Quick Summary
Executive Summary
Gov.br, Brazil’s federal government services umbrella domain, has been listed as a victim by the APT73 threat group on their dark web portal. The listing, published on June 23, 2026, highlights APT73’s recent focus on the public sector. This incident is significant due to the sensitive nature of citizen and administrative data handled by government platforms. APT73 has claimed numerous victims recently, with a notable preference for the Public Sector, Business Services, and Technology industries, primarily in the United States, the United Kingdom, and Germany.

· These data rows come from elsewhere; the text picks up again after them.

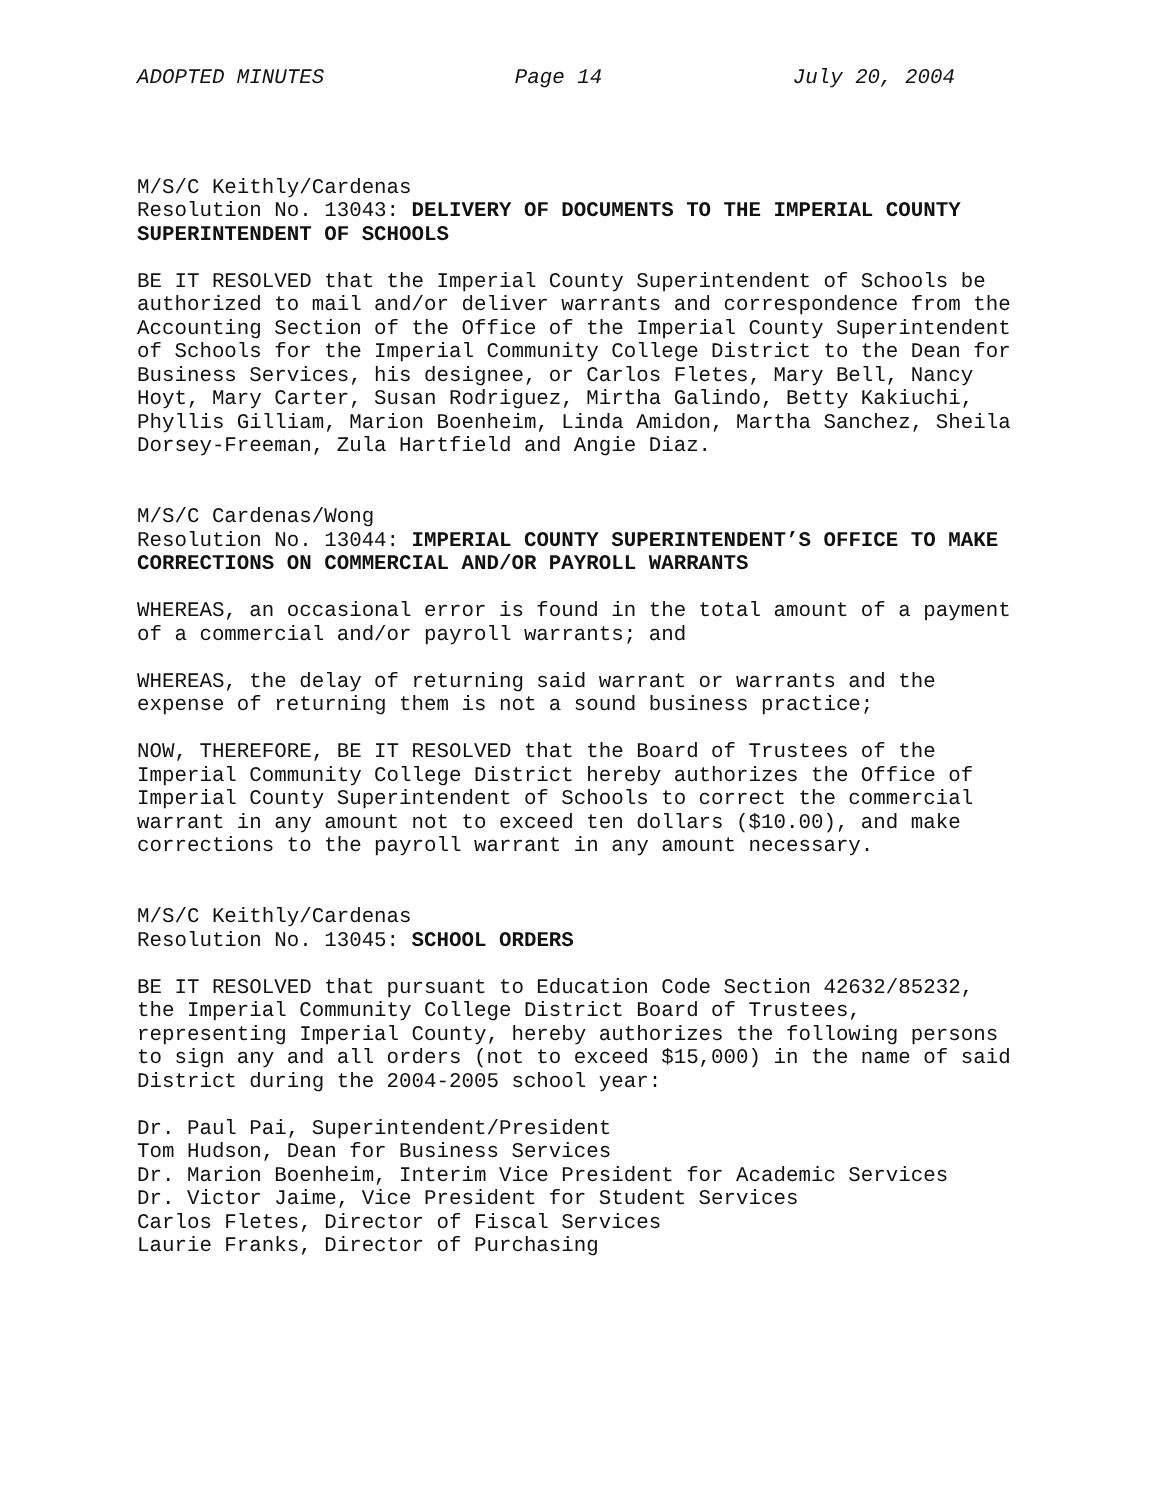ADOPTED MINUTES Page 14 July 20, 2004
M/S/C Keithly/Cardenas Resolution No. 13043: DELIVERY OF DOCUMENTS TO THE IMPERIAL COUNTY SUPERINTENDENT OF SCHOOLS
BE IT RESOLVED that the Imperial County Superintendent of Schools be authorized to mail and/or deliver warrants and correspondence from the Accounting Section of the Office of the Imperial County Superintendent of Schools for the Imperial Community College District to the Dean for Business Services, his designee, or Carlos Fletes, Mary Bell, Nancy Hoyt, Mary Carter, Susan Rodriguez, Mirtha Galindo, Betty Kakiuchi, Phyllis Gilliam, Marion Boenheim, Linda Amidon, Martha Sanchez, Sheila Dorsey-Freeman, Zula Hartfield and Angie Diaz.
M/S/C Cardenas/Wong Resolution No. 13044: IMPERIAL COUNTY SUPERINTENDENT’S OFFICE TO MAKE CORRECTIONS ON COMMERCIAL AND/OR PAYROLL WARRANTS
WHEREAS, an occasional error is found in the total amount of a payment of a commercial and/or payroll warrants; and
WHEREAS, the delay of returning said warrant or warrants and the expense of returning them is not a sound business practice;
NOW, THEREFORE, BE IT RESOLVED that the Board of Trustees of the Imperial Community College District hereby authorizes the Office of Imperial County Superintendent of Schools to correct the commercial warrant in any amount not to exceed ten dollars ($10.00), and make corrections to the payroll warrant in any amount necessary.
M/S/C Keithly/Cardenas Resolution No. 13045: SCHOOL ORDERS
BE IT RESOLVED that pursuant to Education Code Section 42632/85232, the Imperial Community College District Board of Trustees, representing Imperial County, hereby authorizes the following persons to sign any and all orders (not to exceed $15,000) in the name of said District during the 2004-2005 school year:
Dr. Paul Pai, Superintendent/President Tom Hudson, Dean for Business Services Dr. Marion Boenheim, Interim Vice President for Academic Services Dr. Victor Jaime, Vice President for Student Services Carlos Fletes, Director of Fiscal Services Laurie Franks, Director of Purchasing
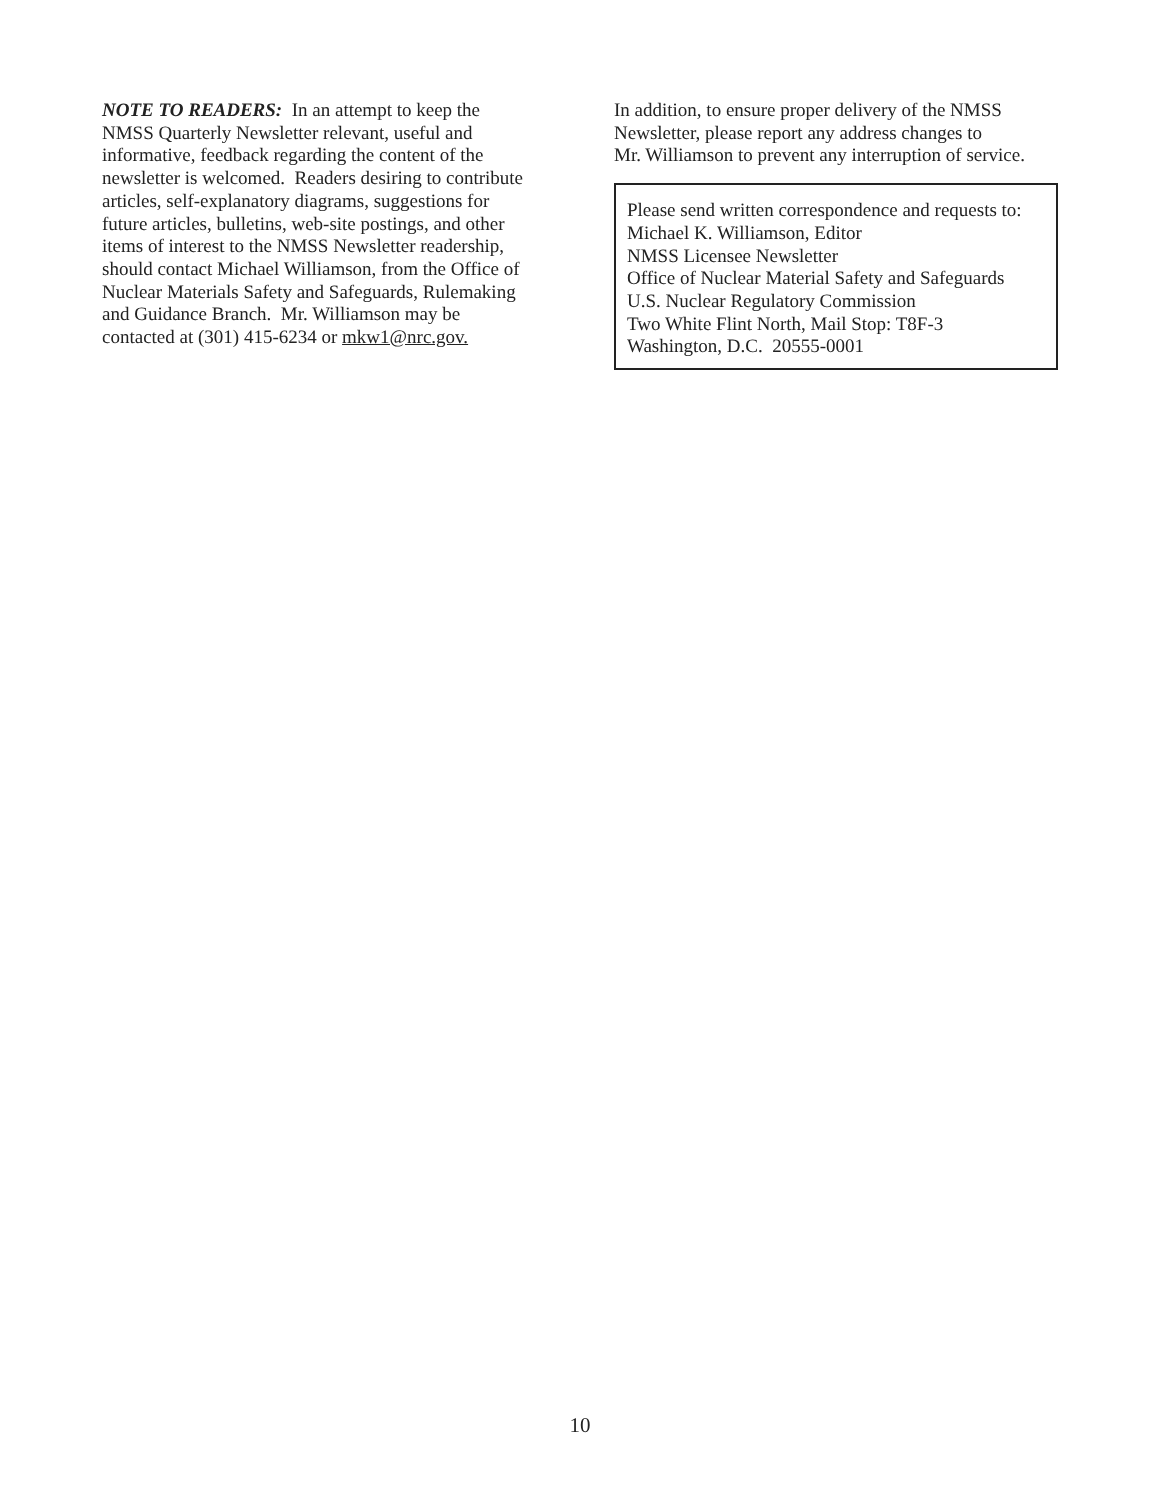NOTE TO READERS: In an attempt to keep the NMSS Quarterly Newsletter relevant, useful and informative, feedback regarding the content of the newsletter is welcomed. Readers desiring to contribute articles, self-explanatory diagrams, suggestions for future articles, bulletins, web-site postings, and other items of interest to the NMSS Newsletter readership, should contact Michael Williamson, from the Office of Nuclear Materials Safety and Safeguards, Rulemaking and Guidance Branch. Mr. Williamson may be contacted at (301) 415-6234 or mkw1@nrc.gov.
In addition, to ensure proper delivery of the NMSS
Newsletter, please report any address changes to
Mr. Williamson to prevent any interruption of service.
Please send written correspondence and requests to:
Michael K. Williamson, Editor
NMSS Licensee Newsletter
Office of Nuclear Material Safety and Safeguards
U.S. Nuclear Regulatory Commission
Two White Flint North, Mail Stop: T8F-3
Washington, D.C. 20555-0001
10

Previous targets of APT73, such as tkgm.gov.tr and siapenet.gov.br, share similarities with Gov.br, reinforcing the group’s targeting of government and public-sector organizations.
Technical Analysis
SOCRadar’s Dark Web Monitoring identified a severe exposure related to the gov.br domain through stealer-log telemetry. The compromised data included credentials for critical infrastructure such as a federal single sign-on portal, an ADFS identity-management endpoint, a Google Workspace login, and a network proxy. Additionally, a large volume of @gov.br credentials from various third-party services were harvested. The exposed credentials, dating from late 2024 to mid-2026, indicate persistent exposure across multiple agencies and services sharing the gov.br namespace. The use of infostealer-harvested credentials is a known initial access vector for threat groups like APT73. By obtaining and validating corporate credentials from underground marketplaces, attackers can gain access to SSO, VPN, and remote-access portals. While this specific log does not confirm APT73’s direct usage, the pattern of reused credentials and prolonged exposure is consistent with their observed kill chain. Affected agencies are advised to prioritize forced resets, implement phishing-resistant MFA, revoke sessions on SSO and ADFS accounts, and hunt for stealer indicators on associated endpoints.